• EXERCISE DATA

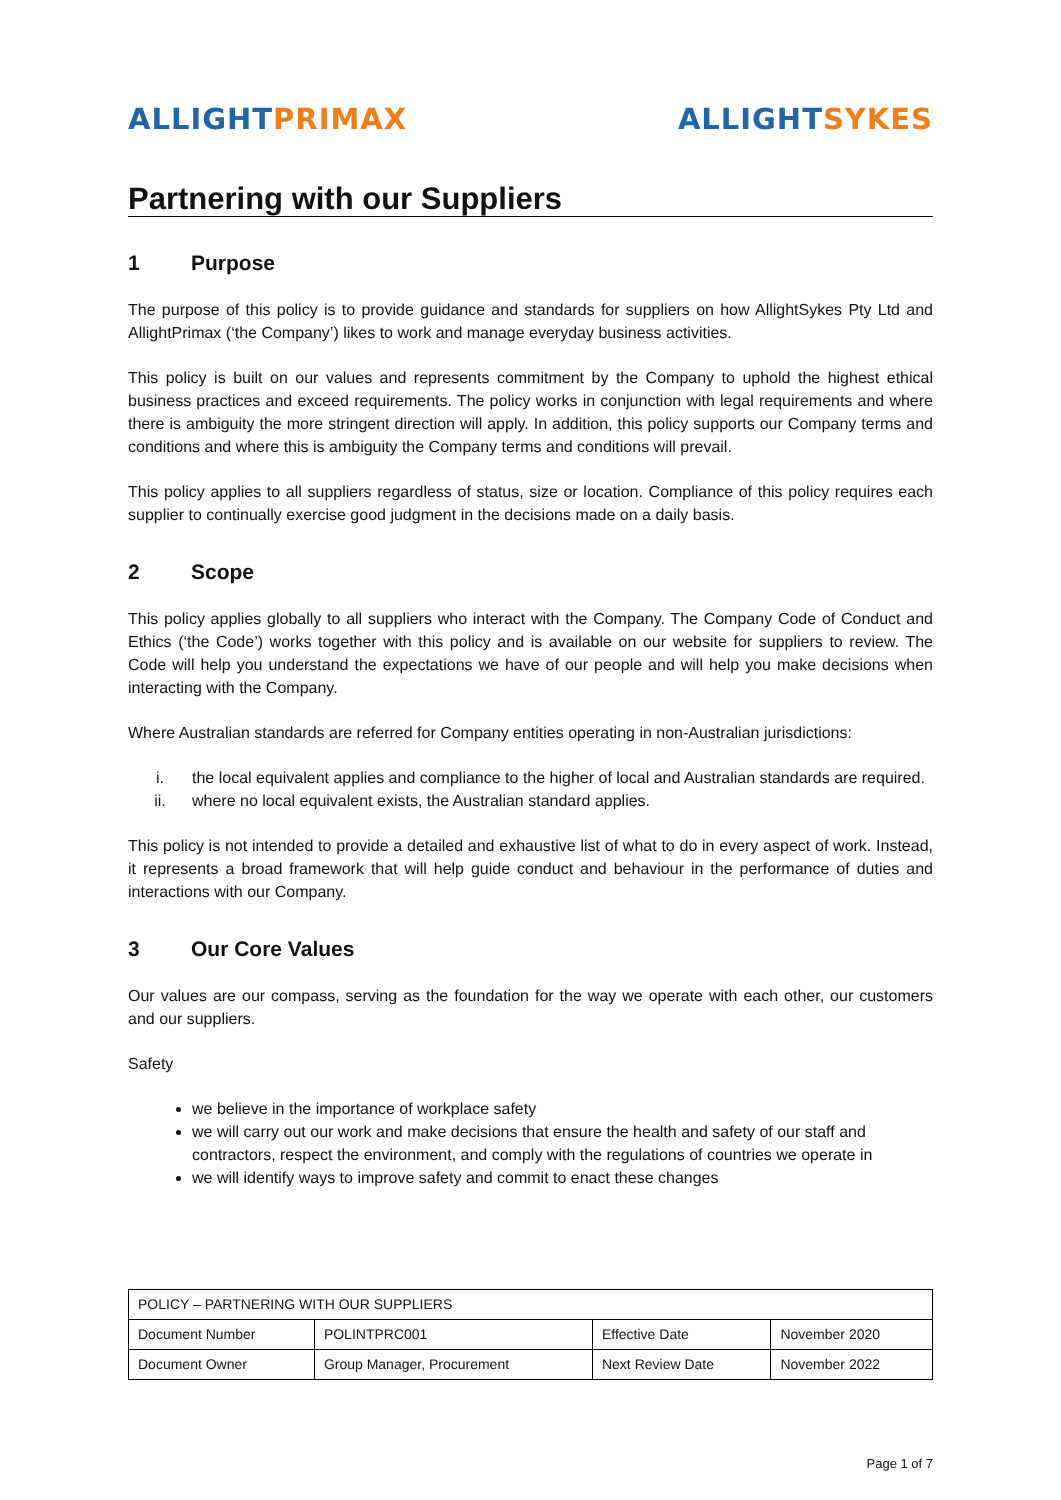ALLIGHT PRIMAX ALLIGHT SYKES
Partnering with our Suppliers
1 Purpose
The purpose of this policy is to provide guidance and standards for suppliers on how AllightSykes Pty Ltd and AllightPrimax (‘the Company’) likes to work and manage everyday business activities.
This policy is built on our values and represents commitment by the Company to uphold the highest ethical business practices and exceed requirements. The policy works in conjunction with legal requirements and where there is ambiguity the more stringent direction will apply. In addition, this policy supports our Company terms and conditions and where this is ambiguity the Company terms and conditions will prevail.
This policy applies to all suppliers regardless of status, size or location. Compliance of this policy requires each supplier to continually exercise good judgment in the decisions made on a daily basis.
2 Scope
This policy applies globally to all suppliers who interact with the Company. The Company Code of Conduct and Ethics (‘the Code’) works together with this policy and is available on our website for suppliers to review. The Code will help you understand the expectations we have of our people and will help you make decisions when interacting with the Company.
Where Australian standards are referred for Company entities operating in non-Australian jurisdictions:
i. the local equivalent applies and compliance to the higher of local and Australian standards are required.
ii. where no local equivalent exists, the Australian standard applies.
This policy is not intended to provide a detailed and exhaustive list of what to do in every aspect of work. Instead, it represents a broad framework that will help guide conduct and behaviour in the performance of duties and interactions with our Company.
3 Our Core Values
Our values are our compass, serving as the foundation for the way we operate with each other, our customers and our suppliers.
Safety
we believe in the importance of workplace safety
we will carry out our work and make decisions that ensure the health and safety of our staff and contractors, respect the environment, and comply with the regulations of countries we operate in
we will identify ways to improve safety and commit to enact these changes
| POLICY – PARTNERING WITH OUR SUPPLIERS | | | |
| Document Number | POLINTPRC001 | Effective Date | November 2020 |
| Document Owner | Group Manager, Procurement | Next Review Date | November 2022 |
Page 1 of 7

• YOUR INSTRUCTIONS
Would you please copy all lines in the data that contain the word "make"?

• EXERCISE OUTPUT
This policy applies globally to all suppliers who interact with the Company. The Company Code of Conduct and Ethics (‘the Code’) works together with this policy and is available on our website for suppliers to review. The Code will help you understand the expectations we have of our people and will help you make decisions when interacting with the Company.
we will carry out our work and make decisions that ensure the health and safety of our staff and contractors, respect the environment, and comply with the regulations of countries we operate in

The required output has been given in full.